▶ SOURCE EXTRACT

+ + + + +

Featured

New SageMaker features cut machine learning curve

Published on 15 December 2020

AWS provided the following information on the new features, which it says build on more than 50 new Amazon SageMaker capabilities that AWS has delivered in the past year:

Amazon SageMaker Data Wrangler automated data preparation: Amazon SageMaker Data Wrangler provides the fastest and easiest way to prepare data for machine learning. Data preparation for machine learning is a difficult process. This difficulty arises from the fact that data attributes (known as features) used to train a machine learning model often come from different sources and exist in various formats. This means that developers must spend considerable time extracting and normalising this data so it’s consistently easy to use with machine learning. Customers might also want to combine features into composite features to give the machine learning model more helpful inputs.
- For example, a customer might want to create a feature that describes a group of customers that are prolific spenders so they can be offered loyalty program rewards by combining features for items previously purchased, the amount spent, and frequency of purchases. The work associated with transforming data into features is called feature engineering, and it consumes a lot of time for developers when they’re building machine learning models. Amazon SageMaker Data Wrangler radically simplifies the process of data preparation and feature engineering.

+ + + + +

▶ INSTRUCTIONS
**A)** In the SageMaker features article, what is the work of transforming data into features called?
**B)** Carry on writing the SageMaker features article from the point where it stops.

▶ RECORDED DATA
+ + + + +

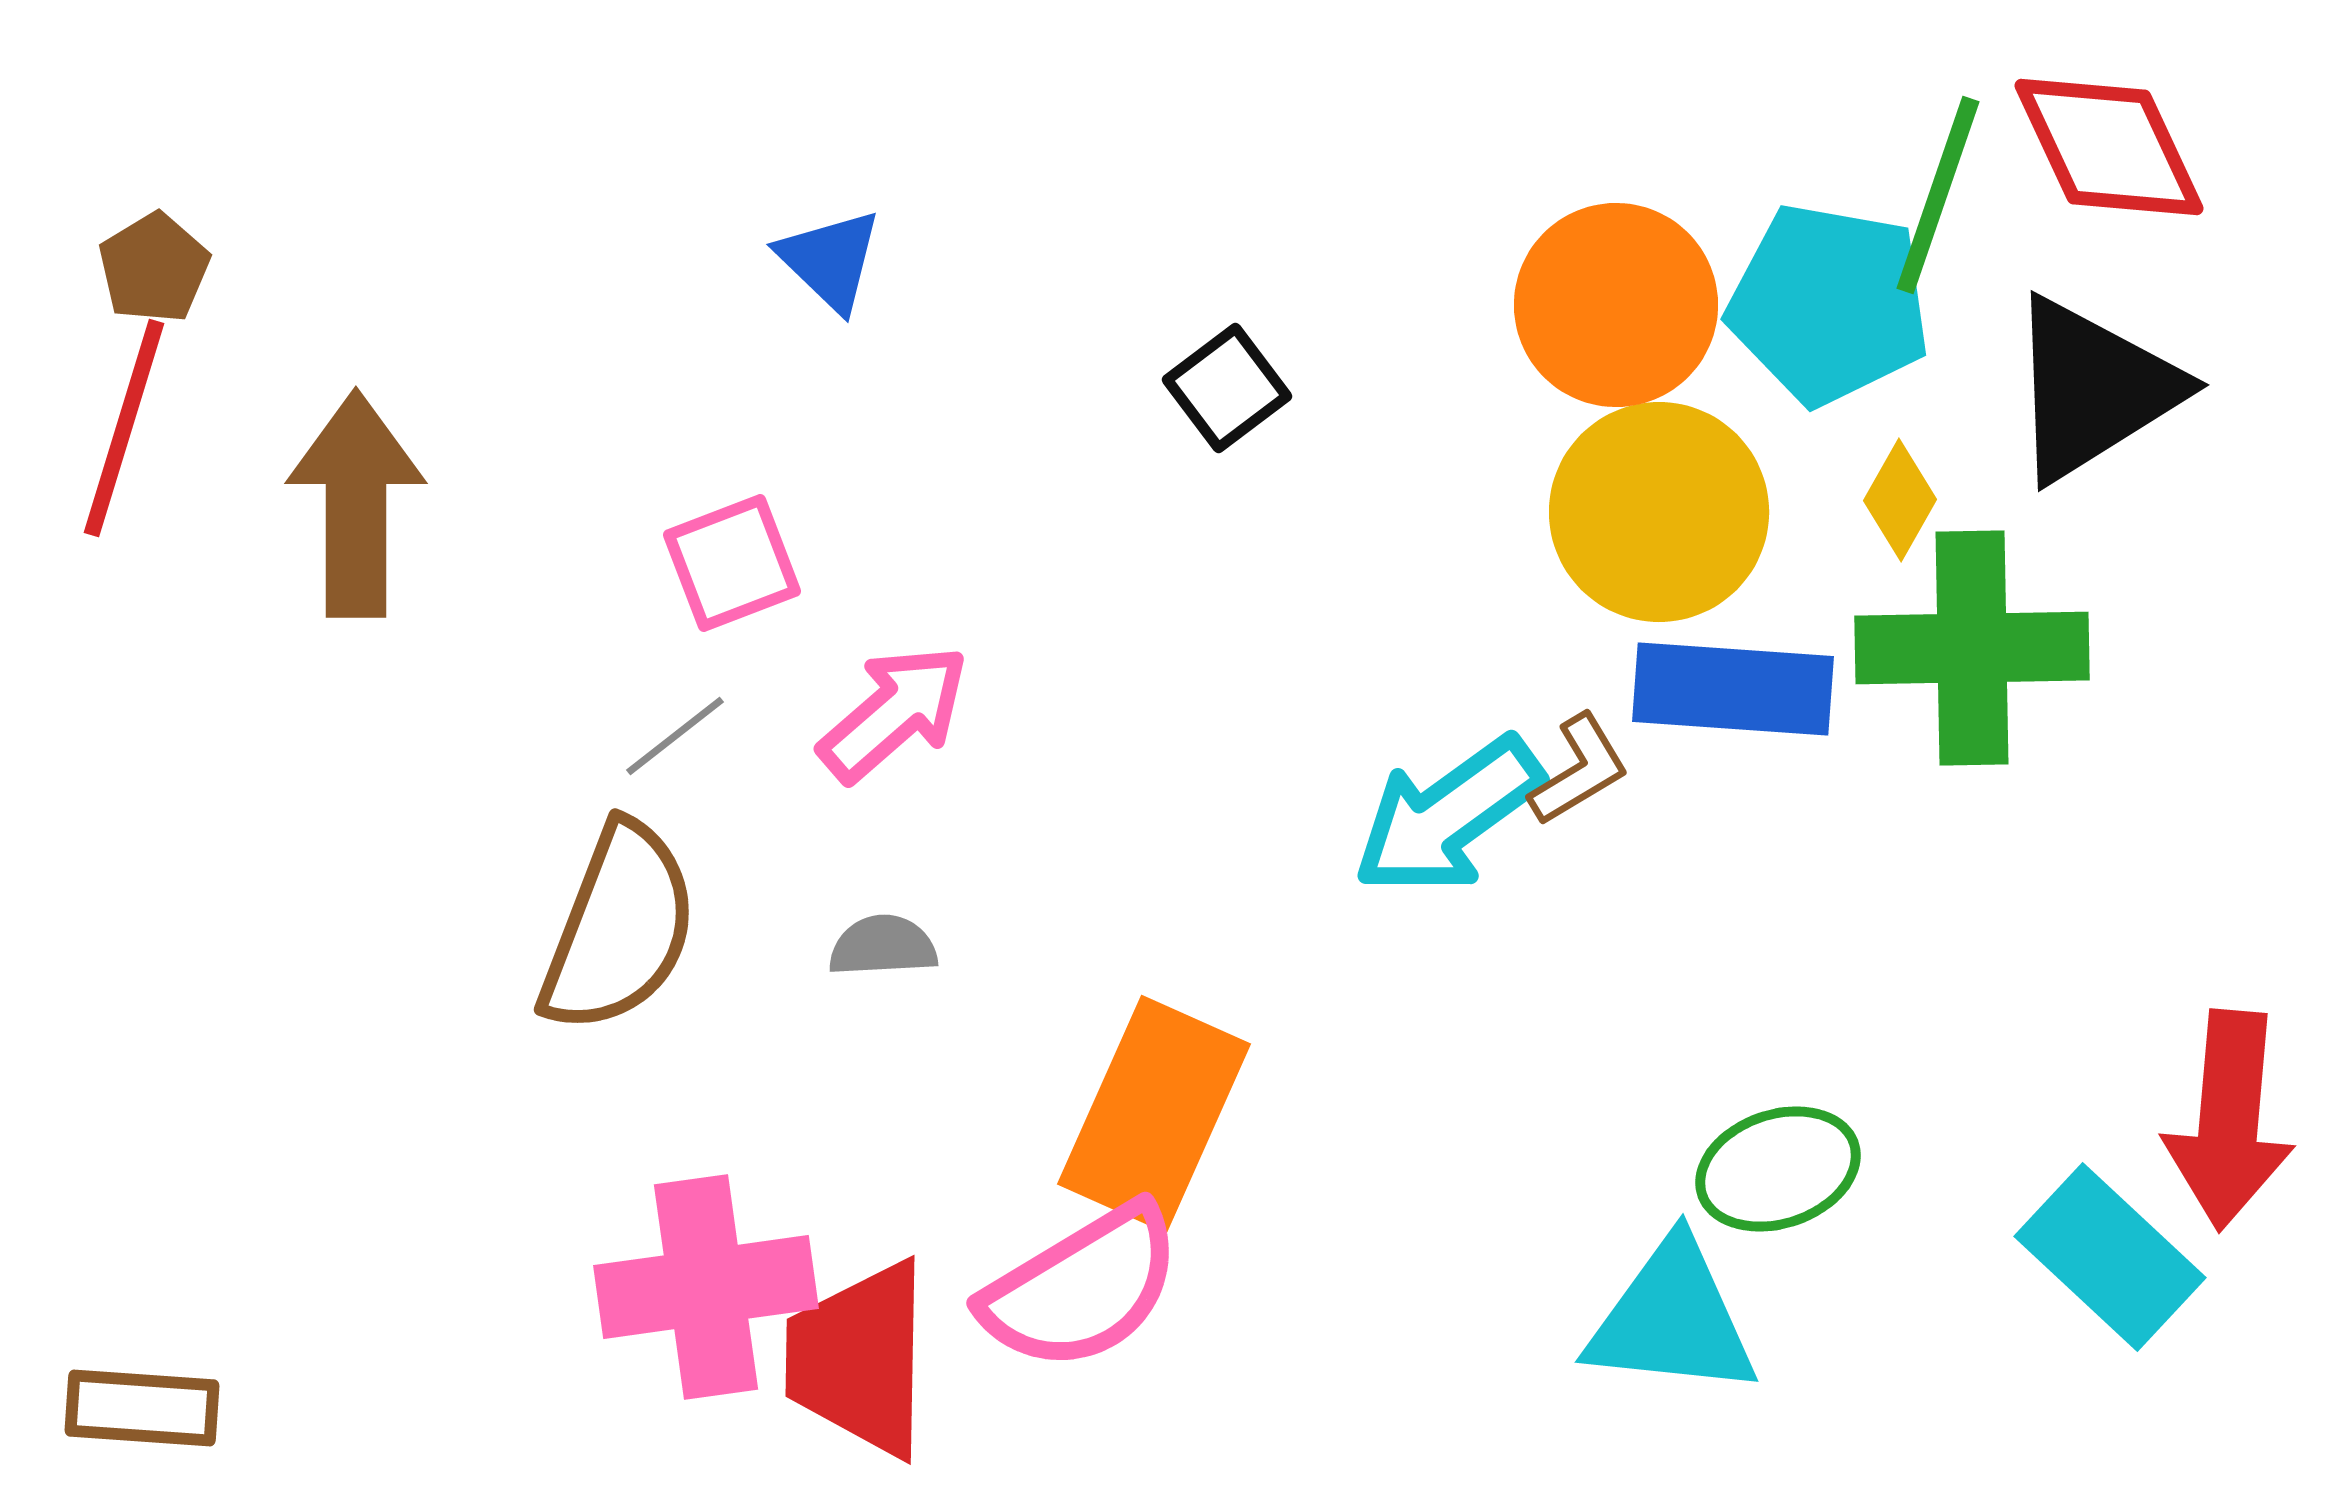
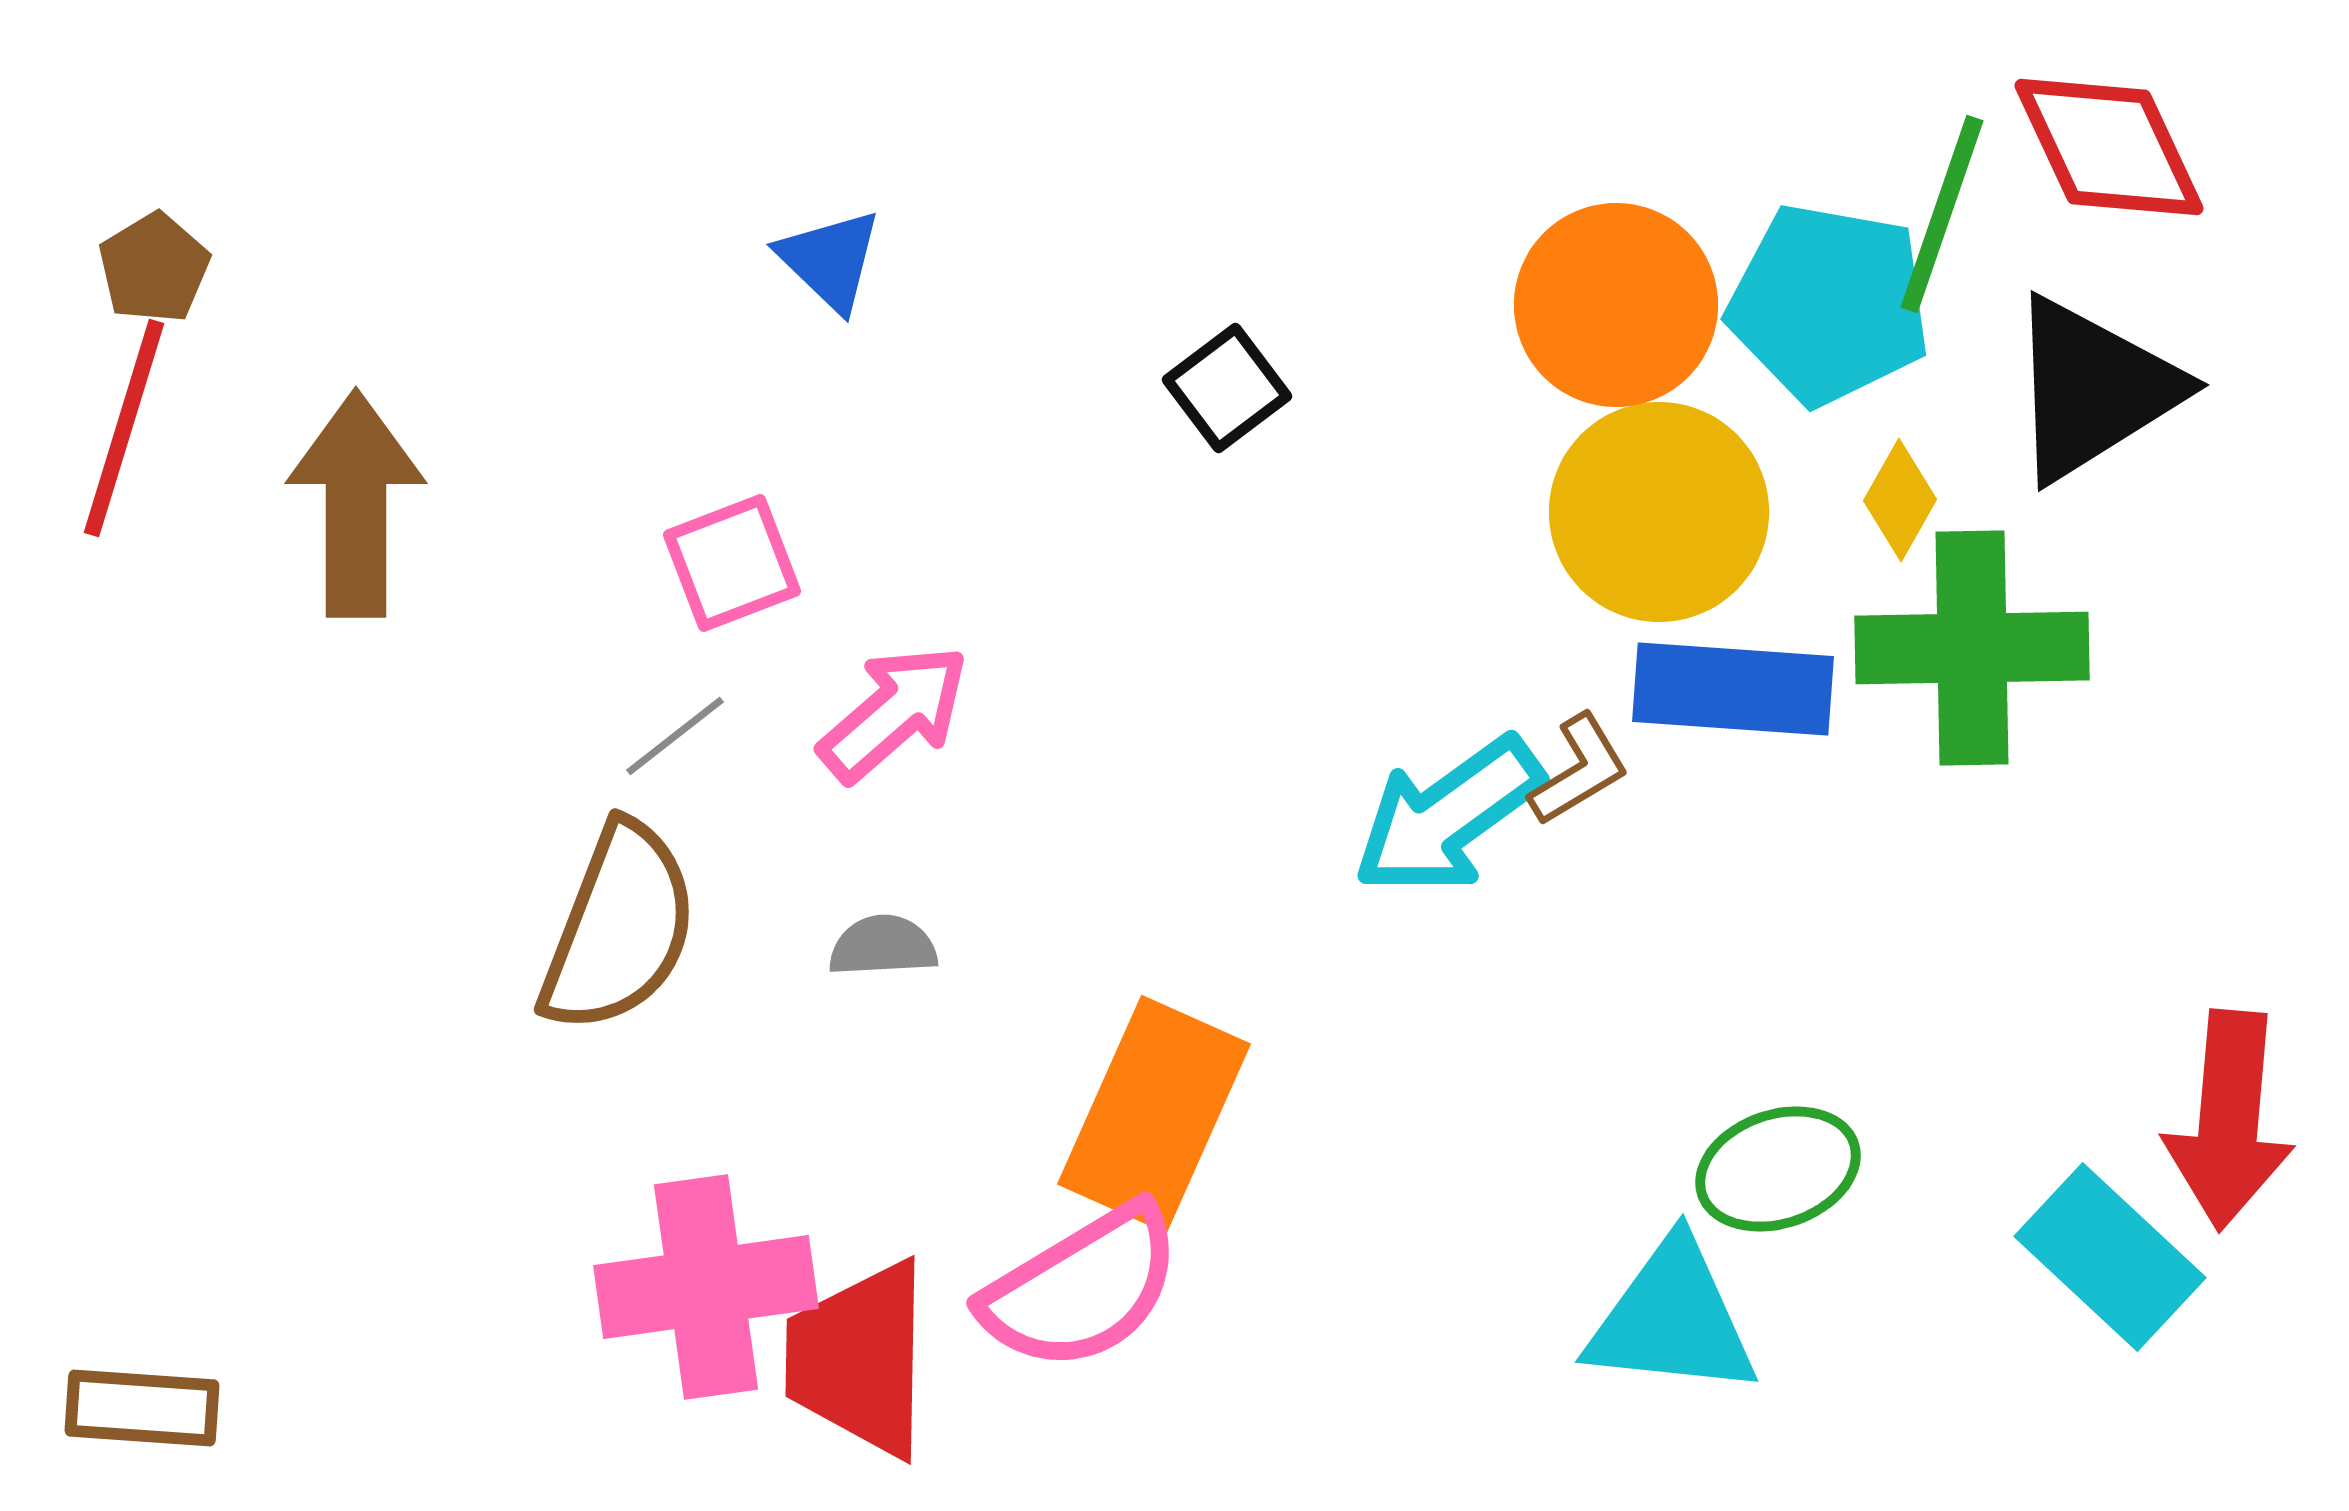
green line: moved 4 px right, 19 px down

+ + + + +

▶ ANSWERS BY TASK
**A)** Feature engineering.

**B)**
- With Amazon SageMaker Data Wrangler, customers can choose the data they want from their various data stores and import it with a single click. Amazon SageMaker Data Wrangler contains over 300 built-in data transformers that can help customers normalise, transform, and combine features without having to write any code, while managing all of the processing infrastructure under the hood. Customers can preview and inspect that these transformations are what was intended by viewing them in SageMaker Studio (the first end-to-end Integrated Development Environment for machine learning). Once the features have been engineered, Amazon SageMaker Data Wrangler will save them for reuse in the Amazon SageMaker Feature Store.
Amazon SageMaker Feature Store feature storage and management: Amazon SageMaker Feature Store provides a new repository that makes it easy to store, update, retrieve, and share machine learning features for training and inference. Today, customers can save their features to Amazon Simple Storage Service (S3). This works well for a simple set of features that are mapped to a single model, but most features are not mapped to only one model. Most features are used repeatedly by multiple models and multiple developers and data scientists, and as new features are created, developers also want to be able to reuse them repeatedly.
- This leads to multiple S3 objects to manage, which can quickly become difficult to manage. Developers and data scientists try to solve this by using spreadsheets, paper notes, and emails. Sometimes they even try to build a custom application to keep track of the features, but this is a lot of work and error-prone. Further, developers and data scientists need the same features not only to train multiple models with all of the data available and where this activity can happen over hours, but also to use during inference when the predictions need to be returned in milliseconds and often use just a subset of the data in relevant features.
- For example, a developer might want to create a model that predicts the next best song in a playlist. To do this, developers would train the model on thousands of songs and then provide the model the last three songs played during inference to predict the next song. Training and inference are very different uses cases. During training, the models can access the features offline and in batch, but for inference, the model needs only a subset of the features in near real-time. Since machine learning models have a single source of features that need to be consistent, these different access patterns make it challenging to keep the features consistent and up to date.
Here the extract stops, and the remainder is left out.